About half the people wore boots and carried big plastic garbage bags along the Seine. The trash was everywhere, as the water was.

But the edge of the river here is a very steep slope, and willow trees and others grow out of the water now as erosion changes the shoreline. So the most visible trash is impossible to reach, except from a boat. Other volunteers crowded into five small boats, including mine, to clean up about 300 yards of shoreline.

A friend who lives on a houseboat in the river organized the event, and he had a relationship with the village and a charity that does cleanup from time to time, so he provided tools, trash bags and gloves. I put up signs in our apartment building offering the opportunity to get dirty while cleaning up the river.

Luc and Ludivic, two tall guys from my building, showed up to help, and I asked them to join me because, being tall, they could reach most of the highest bags in the branches without tools.

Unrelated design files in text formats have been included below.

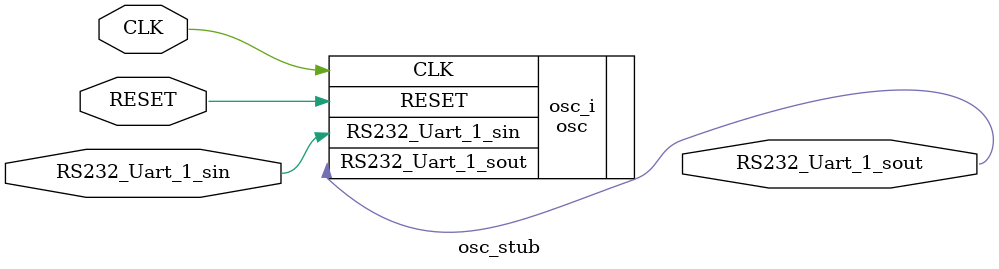
<source format=v>

module osc_stub
  (
    RS232_Uart_1_sout,
    RS232_Uart_1_sin,
    RESET,
    CLK
  );
  output RS232_Uart_1_sout;
  input RS232_Uart_1_sin;
  input RESET;
  input CLK;

  (* BOX_TYPE = "user_black_box" *)
  osc
    osc_i (
      .RS232_Uart_1_sout ( RS232_Uart_1_sout ),
      .RS232_Uart_1_sin ( RS232_Uart_1_sin ),
      .RESET ( RESET ),
      .CLK ( CLK )
    );

endmodule


</source>
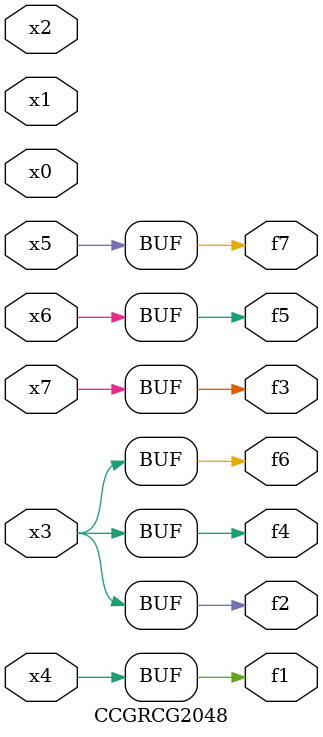
<source format=v>
module CCGRCG2048(
	input x0, x1, x2, x3, x4, x5, x6, x7,
	output f1, f2, f3, f4, f5, f6, f7
);
	assign f1 = x4;
	assign f2 = x3;
	assign f3 = x7;
	assign f4 = x3;
	assign f5 = x6;
	assign f6 = x3;
	assign f7 = x5;
endmodule

</source>
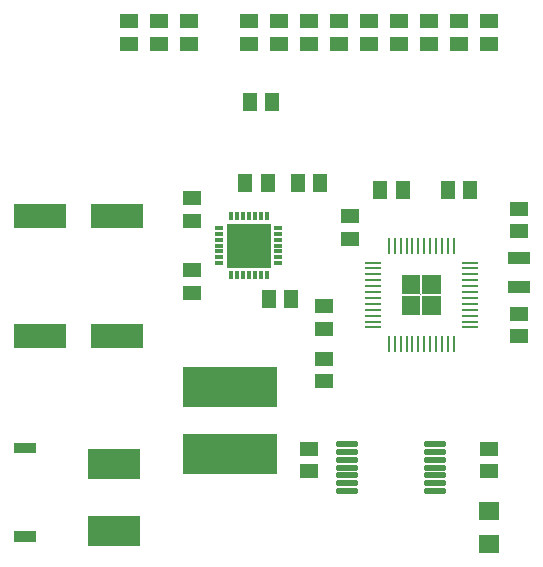
<source format=gbp>
G04*
G04 #@! TF.GenerationSoftware,Altium Limited,Altium Designer,19.1.8 (144)*
G04*
G04 Layer_Color=128*
%FSLAX25Y25*%
%MOIN*%
G70*
G01*
G75*
%ADD18R,0.05118X0.05906*%
%ADD19R,0.05906X0.05118*%
%ADD59R,0.07087X0.06299*%
%ADD60R,0.17717X0.09843*%
%ADD61R,0.31496X0.13780*%
%ADD62R,0.05800X0.01100*%
%ADD63R,0.01100X0.05800*%
G04:AMPARAMS|DCode=65|XSize=17.72mil|YSize=72.84mil|CornerRadius=1.95mil|HoleSize=0mil|Usage=FLASHONLY|Rotation=90.000|XOffset=0mil|YOffset=0mil|HoleType=Round|Shape=RoundedRectangle|*
%AMROUNDEDRECTD65*
21,1,0.01772,0.06894,0,0,90.0*
21,1,0.01382,0.07284,0,0,90.0*
1,1,0.00390,0.03447,0.00691*
1,1,0.00390,0.03447,-0.00691*
1,1,0.00390,-0.03447,-0.00691*
1,1,0.00390,-0.03447,0.00691*
%
%ADD65ROUNDEDRECTD65*%
%ADD66R,0.07480X0.04331*%
%ADD67R,0.17717X0.07874*%
%ADD68R,0.01181X0.03150*%
%ADD69R,0.03150X0.01181*%
%ADD70R,0.14961X0.14961*%
%ADD86R,0.00100X0.00100*%
G36*
X144006Y97919D02*
X137894D01*
Y104031D01*
X144006D01*
Y97919D01*
D02*
G37*
G36*
X137106D02*
X130994D01*
Y104031D01*
X137106D01*
Y97919D01*
D02*
G37*
G36*
X144006Y91019D02*
X137894D01*
Y97131D01*
X144006D01*
Y91019D01*
D02*
G37*
G36*
X137106D02*
X130994D01*
Y97131D01*
X137106D01*
Y91019D01*
D02*
G37*
G36*
X9209Y44774D02*
X1721D01*
Y48251D01*
X9209D01*
Y44774D01*
D02*
G37*
G36*
Y15345D02*
X1722D01*
Y18769D01*
X9209D01*
Y15345D01*
D02*
G37*
D18*
X86620Y96225D02*
D03*
X94100D02*
D03*
X80260Y162025D02*
D03*
X87740D02*
D03*
X86240Y135025D02*
D03*
X78760D02*
D03*
X96260D02*
D03*
X103740D02*
D03*
X131240Y132525D02*
D03*
X123760D02*
D03*
X153740D02*
D03*
X146260D02*
D03*
D19*
X120000Y188765D02*
D03*
Y181285D02*
D03*
X40000D02*
D03*
Y188765D02*
D03*
X160000D02*
D03*
Y181285D02*
D03*
X105000Y86285D02*
D03*
Y93765D02*
D03*
Y76265D02*
D03*
Y68785D02*
D03*
X113800Y116285D02*
D03*
Y123765D02*
D03*
X170000Y126265D02*
D03*
Y118785D02*
D03*
Y83785D02*
D03*
Y91265D02*
D03*
X160000Y46265D02*
D03*
Y38785D02*
D03*
X100000D02*
D03*
Y46265D02*
D03*
X61000Y98285D02*
D03*
Y105765D02*
D03*
Y129765D02*
D03*
Y122285D02*
D03*
X100000Y188765D02*
D03*
Y181285D02*
D03*
X150000Y188765D02*
D03*
Y181285D02*
D03*
X130000Y188765D02*
D03*
Y181285D02*
D03*
X110000D02*
D03*
Y188765D02*
D03*
X140000Y181285D02*
D03*
Y188765D02*
D03*
X90000Y181285D02*
D03*
Y188765D02*
D03*
X80000D02*
D03*
Y181285D02*
D03*
X50000Y188765D02*
D03*
Y181285D02*
D03*
X60000D02*
D03*
Y188765D02*
D03*
D59*
X160000Y25537D02*
D03*
Y14513D02*
D03*
D60*
X35000Y41142D02*
D03*
Y18898D02*
D03*
D61*
X73600Y66929D02*
D03*
Y44488D02*
D03*
D62*
X153700Y108352D02*
D03*
Y106383D02*
D03*
Y104415D02*
D03*
Y102446D02*
D03*
Y100478D02*
D03*
Y98509D02*
D03*
Y96541D02*
D03*
Y94572D02*
D03*
Y92604D02*
D03*
Y90635D02*
D03*
Y88667D02*
D03*
Y86698D02*
D03*
X121300D02*
D03*
Y88667D02*
D03*
Y90635D02*
D03*
Y92604D02*
D03*
Y94572D02*
D03*
Y96541D02*
D03*
Y98509D02*
D03*
Y100478D02*
D03*
Y102446D02*
D03*
Y104415D02*
D03*
Y106383D02*
D03*
Y108352D02*
D03*
D63*
X148327Y81325D02*
D03*
X146358D02*
D03*
X144390D02*
D03*
X142421D02*
D03*
X140453D02*
D03*
X138484D02*
D03*
X136516D02*
D03*
X134547D02*
D03*
X132579D02*
D03*
X130610D02*
D03*
X128642D02*
D03*
X126673D02*
D03*
Y113725D02*
D03*
X128642D02*
D03*
X130610D02*
D03*
X132579D02*
D03*
X134547D02*
D03*
X136516D02*
D03*
X138484D02*
D03*
X140453D02*
D03*
X142421D02*
D03*
X144390D02*
D03*
X146358D02*
D03*
X148327D02*
D03*
D65*
X142165Y47702D02*
D03*
Y45143D02*
D03*
Y42584D02*
D03*
Y40025D02*
D03*
Y37466D02*
D03*
Y34907D02*
D03*
Y32348D02*
D03*
X112835Y47702D02*
D03*
Y45143D02*
D03*
Y42584D02*
D03*
Y40025D02*
D03*
Y37466D02*
D03*
Y34907D02*
D03*
Y32348D02*
D03*
D66*
X170000Y109946D02*
D03*
Y100104D02*
D03*
D67*
X10236Y84025D02*
D03*
X35976D02*
D03*
X10236Y124025D02*
D03*
X35976D02*
D03*
D68*
X74094Y123867D02*
D03*
X76063D02*
D03*
X78031D02*
D03*
X80000D02*
D03*
X81968D02*
D03*
X83937D02*
D03*
X85905D02*
D03*
Y104183D02*
D03*
X83937D02*
D03*
X81968D02*
D03*
X80000D02*
D03*
X78031D02*
D03*
X76063D02*
D03*
X74094D02*
D03*
D69*
X89842Y119931D02*
D03*
Y117962D02*
D03*
Y115993D02*
D03*
Y114025D02*
D03*
Y112057D02*
D03*
Y110088D02*
D03*
Y108119D02*
D03*
X70157D02*
D03*
Y110088D02*
D03*
Y112057D02*
D03*
Y114025D02*
D03*
Y115993D02*
D03*
Y117962D02*
D03*
Y119931D02*
D03*
D70*
X80000Y114025D02*
D03*
D86*
X137500Y97525D02*
D03*
M02*

</source>
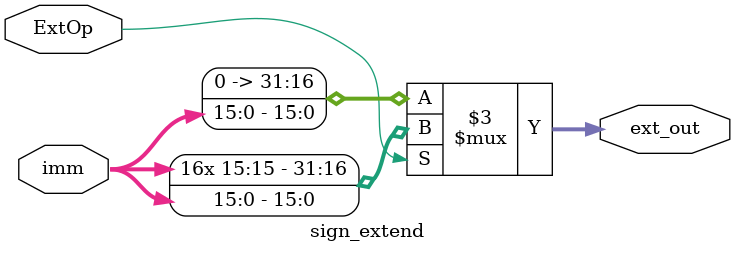
<source format=v>
/*
-------------------------------------------------------------------------
Disciplina: Arquitetura e Organização de Computadores - 2025.2
Atividade: Projeto 02 - Implementação de MIPS em Verilog
Grupo: Aldo Ferreira, Andressa Américo, Carlos de Souza, Gustavo do Monte
Arquivo: sign_extend.v
Descrição: Estende imediatos de 16 bits para 32 bits (com sinal ou zero).
-------------------------------------------------------------------------
*/
module sign_extend(
  input [15:0] imm,
  input ExtOp,       // 1 = Sinal, 0 = Zero
  output reg [31:0] ext_out
);
  always @(*) begin
    if (ExtOp) 
      ext_out = {{16{imm[15]}}, imm}; // Extensão de sinal
    else       
      ext_out = {16'b0, imm};         // Extensão de zero
  end
endmodule
</source>
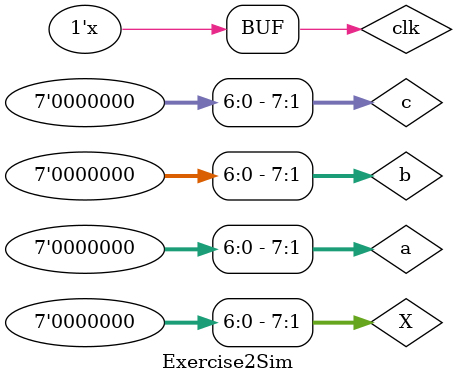
<source format=v>
`timescale 1ns / 1ps

module Exercise2Sim(

    );
    
    reg [7:0]X,a,b,c;
    reg clk;
    wire [10:0]Y;
    Exercise2 dut (
        .X(X),
        .a(a),
        .b(b),
        .c(c),
        .clk(clk),
        .Y(Y)
    );

    always #5 clk = ~clk;

    initial begin
        clk=0;
        X = $random;
        a = $random;
        b = $random;
        c = $random;


        repeat (10) begin
            #10
            X = $random;
            a = $random;
            b = $random;
            c = $random;
            
        end

    end
endmodule

</source>
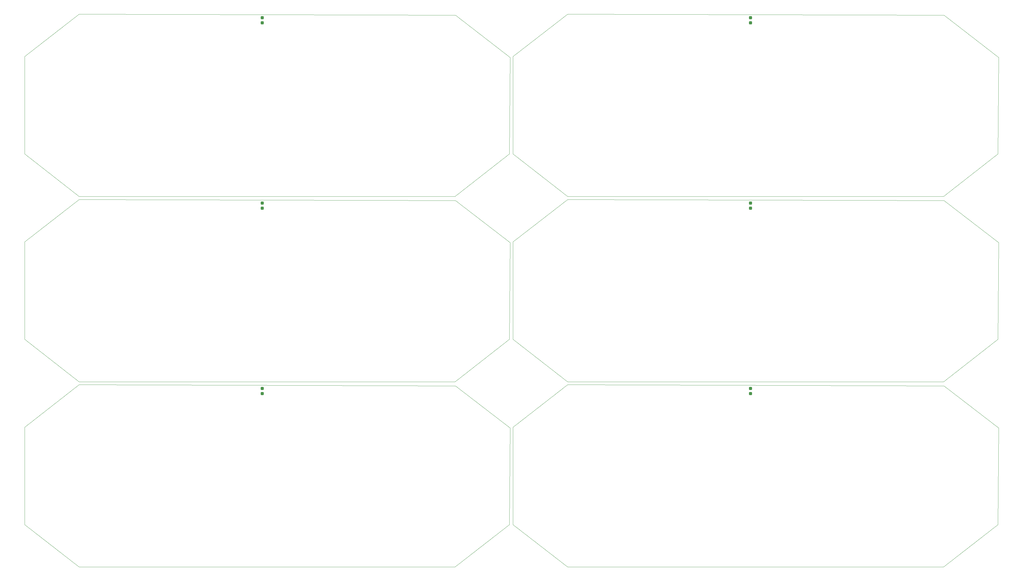
<source format=gbr>
%TF.GenerationSoftware,KiCad,Pcbnew,7.0.6-7.0.6~ubuntu20.04.1*%
%TF.CreationDate,2023-07-11T09:09:46+02:00*%
%TF.ProjectId,output_panel2023-07-11_070926.4017960000,6f757470-7574-45f7-9061-6e656c323032,rev?*%
%TF.SameCoordinates,Original*%
%TF.FileFunction,Paste,Bot*%
%TF.FilePolarity,Positive*%
%FSLAX45Y45*%
G04 Gerber Fmt 4.5, Leading zero omitted, Abs format (unit mm)*
G04 Created by KiCad (PCBNEW 7.0.6-7.0.6~ubuntu20.04.1) date 2023-07-11 09:09:46*
%MOMM*%
%LPD*%
G01*
G04 APERTURE LIST*
G04 Aperture macros list*
%AMRoundRect*
0 Rectangle with rounded corners*
0 $1 Rounding radius*
0 $2 $3 $4 $5 $6 $7 $8 $9 X,Y pos of 4 corners*
0 Add a 4 corners polygon primitive as box body*
4,1,4,$2,$3,$4,$5,$6,$7,$8,$9,$2,$3,0*
0 Add four circle primitives for the rounded corners*
1,1,$1+$1,$2,$3*
1,1,$1+$1,$4,$5*
1,1,$1+$1,$6,$7*
1,1,$1+$1,$8,$9*
0 Add four rect primitives between the rounded corners*
20,1,$1+$1,$2,$3,$4,$5,0*
20,1,$1+$1,$4,$5,$6,$7,0*
20,1,$1+$1,$6,$7,$8,$9,0*
20,1,$1+$1,$8,$9,$2,$3,0*%
G04 Aperture macros list end*
%TA.AperFunction,Profile*%
%ADD10C,0.100000*%
%TD*%
%ADD11RoundRect,0.237500X-0.237500X0.300000X-0.237500X-0.300000X0.237500X-0.300000X0.237500X0.300000X0*%
G04 APERTURE END LIST*
D10*
X30389999Y-6209999D02*
X32189999Y-7599999D01*
X1850000Y-12289999D02*
X14270000Y-12329999D01*
X16050000Y-4670000D02*
X14250000Y-6070000D01*
X14250000Y-12189999D02*
X1850000Y-12189999D01*
X17969999Y-6169999D02*
X30389999Y-6209999D01*
X32189999Y-7599999D02*
X32169999Y-10789999D01*
X16169999Y-1450000D02*
X17969999Y-50000D01*
X17969999Y-18309999D02*
X16169999Y-16909999D01*
X1850000Y-12189999D02*
X50000Y-10789999D01*
X50000Y-16909999D02*
X50000Y-13689999D01*
X14270000Y-6209999D02*
X16070000Y-7599999D01*
X1850000Y-50000D02*
X14270000Y-90000D01*
X32189999Y-13719999D02*
X32169999Y-16909999D01*
X32169999Y-10789999D02*
X30369999Y-12189999D01*
X50000Y-1450000D02*
X1850000Y-50000D01*
X32169999Y-16909999D02*
X30369999Y-18309999D01*
X16169999Y-10789999D02*
X16169999Y-7569999D01*
X16070000Y-7599999D02*
X16050000Y-10789999D01*
X32169999Y-4670000D02*
X30369999Y-6070000D01*
X17969999Y-12289999D02*
X30389999Y-12329999D01*
X50000Y-7569999D02*
X1850000Y-6169999D01*
X16070000Y-13719999D02*
X16050000Y-16909999D01*
X30369999Y-18309999D02*
X17969999Y-18309999D01*
X14270000Y-90000D02*
X16070000Y-1480000D01*
X50000Y-10789999D02*
X50000Y-7569999D01*
X30369999Y-12189999D02*
X17969999Y-12189999D01*
X17969999Y-6070000D02*
X16169999Y-4670000D01*
X16050000Y-16909999D02*
X14250000Y-18309999D01*
X50000Y-4670000D02*
X50000Y-1450000D01*
X30389999Y-12329999D02*
X32189999Y-13719999D01*
X1850000Y-6169999D02*
X14270000Y-6209999D01*
X16050000Y-10789999D02*
X14250000Y-12189999D01*
X50000Y-13689999D02*
X1850000Y-12289999D01*
X14270000Y-12329999D02*
X16070000Y-13719999D01*
X30369999Y-6070000D02*
X17969999Y-6070000D01*
X1850000Y-6070000D02*
X50000Y-4670000D01*
X30389999Y-90000D02*
X32189999Y-1480000D01*
X32189999Y-1480000D02*
X32169999Y-4670000D01*
X1850000Y-18309999D02*
X50000Y-16909999D01*
X16169999Y-16909999D02*
X16169999Y-13689999D01*
X14250000Y-18309999D02*
X1850000Y-18309999D01*
X16169999Y-7569999D02*
X17969999Y-6169999D01*
X17969999Y-12189999D02*
X16169999Y-10789999D01*
X17969999Y-50000D02*
X30389999Y-90000D01*
X16169999Y-13689999D02*
X17969999Y-12289999D01*
X16070000Y-1480000D02*
X16050000Y-4670000D01*
X16169999Y-4670000D02*
X16169999Y-1450000D01*
X14250000Y-6070000D02*
X1850000Y-6070000D01*
D11*
X7890000Y-12409999D03*
X7890000Y-12582499D03*
X7890000Y-170000D03*
X7890000Y-342500D03*
X24009999Y-170000D03*
X24009999Y-342500D03*
X7890000Y-6289999D03*
X7890000Y-6462499D03*
X24009999Y-6289999D03*
X24009999Y-6462499D03*
X24009999Y-12409999D03*
X24009999Y-12582499D03*
M02*

</source>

In five hours we had the boat full, five big trash bags at our feet, and there was not a spot that was not mud brown. After our end-of-theoperation glass of wine or orange juice, I spent 90 minutes cleaning.

My steel boat used to be the little thing carried on a big river barge in case someone needed to run ashore where there was no port. It’s something like a typical old-fashioned fishing boat on the Manistique Lakes.

About 15 feet long, it’s powered by a 3.3-horse Mercury two-stroke. I call her Kemi, after my granddaughter. When people asked me where I am from in the States, I tell them Michigan, surrounded by the Great Lakes. Having a boat is part of my culture.

I am glad that the Kemi and I were able to help.